Extracted material:
+++

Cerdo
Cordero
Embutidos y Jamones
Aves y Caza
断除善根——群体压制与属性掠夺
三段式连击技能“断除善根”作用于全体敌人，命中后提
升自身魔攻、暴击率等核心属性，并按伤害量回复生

+++

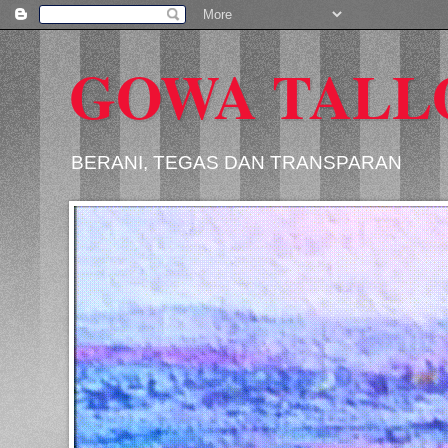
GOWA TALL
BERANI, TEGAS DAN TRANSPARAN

+++

Assignment: The lines you need are those containing "断除善根"; find them in the records and copy them.

Completed exercise:
断除善根——群体压制与属性掠夺
三段式连击技能“断除善根”作用于全体敌人，命中后提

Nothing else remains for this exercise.